What a real framework would need: verified organizational identity, auditable use logs, clear rules about what outputs can be shared and with whom, and some mechanism for revoking access when those rules get violated. The unauthorized Discord group with Mythos access is evidence that the current informal system isn’t working. The broader questions about what Mythos is and how it fits into Anthropic’s model lineup are worth understanding before the formal policy debate catches up to the technical reality.
The AISI results aren’t a reason to panic. They’re a reason to build the framework before the capability is everywhere — which, if Abal’s 6-to-18-month estimate is right, is not a lot of time.
For AI builders thinking about where this lands practically: the models doing the work in production security tooling today are not Mythos. They’re the models you can actually run at scale, chain into workflows, and audit. The Last Ones benchmark is a preview of what’s coming. The infrastructure question — who builds the tooling, who verifies the defenders, who holds the logs — is the one that actually needs answering now.

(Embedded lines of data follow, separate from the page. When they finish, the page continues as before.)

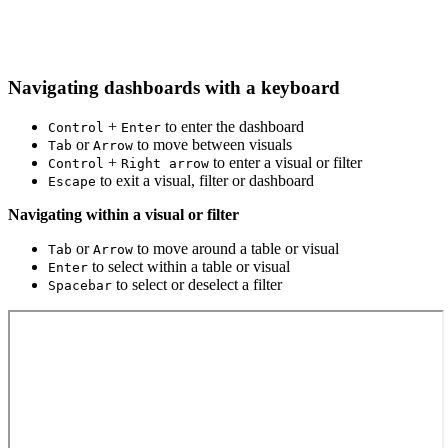
Navigating dashboards with a keyboard
+
to enter the dashboard
Control
Enter
or
to move between visuals
Tab
Arrow
+
to enter a visual or filter
Control
Right arrow
to exit a visual, filter or dashboard
Escape
Navigating within a visual or filter
or
to move around a table or visual
Tab
Arrow
to select within a table or visual
Enter
to select or deselect a filter
Spacebar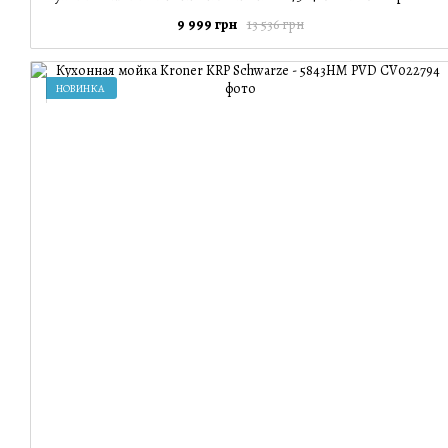
9 999 грн
13 536 грн
НОВИНКА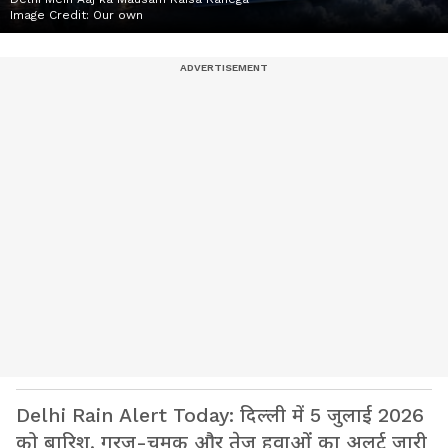
Image Credit:
Our own
Delhi Rain Alert Today: दिल्ली में 5 जुलाई 2026
को बारिश, गरज-चमक और तेज हवाओं का अलर्ट जारी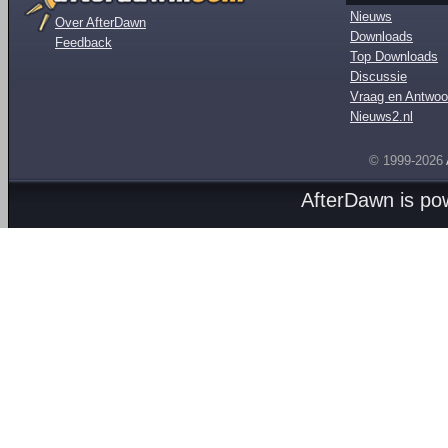
Nieuws
Over AfterDawn
Downloads
Feedback
Top Downloads
Discussie
Vraag en Antwoo
Nieuws2.nl
© 1999-2026
AfterDawn is p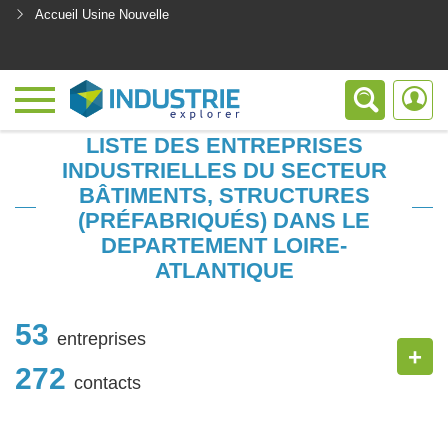
Accueil Usine Nouvelle
<
LISTE DES ENTREPRISES
INDUSTRIELLES DU SECTEUR
BÂTIMENTS, STRUCTURES
(PRÉFABRIQUÉS) DANS LE
DEPARTEMENT LOIRE-
ATLANTIQUE
53
entreprises
+
272
contacts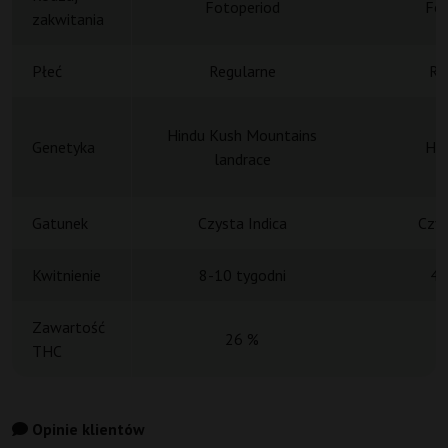
Fotoperiod
Fot
zakwitania
Płeć
Regularne
Re
Hindu Kush Mountains
Genetyka
Hin
landrace
Gatunek
Czysta Indica
Czys
Kwitnienie
8-10 tygodni
45
Zawartość
26 %
Ś
THC
Opinie klientów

Tools like Remy approach a related problem in software development: instead of writing application code directly, you write a spec in annotated markdown and compile the full-stack app from it — backend, database, auth, deployment. The spec becomes the auditable source of truth. That kind of explicit, reviewable intent layer is exactly what’s missing from the current informal Mythos access regime, where the rules exist in someone’s head rather than in a document anyone can inspect.
The benchmark numbers are 3 out of 10 and 2 out of 10. The policy numbers are 50 organizations, 120 requested, 0 approved. The gap between those two sets of numbers is where the actual work needs to happen.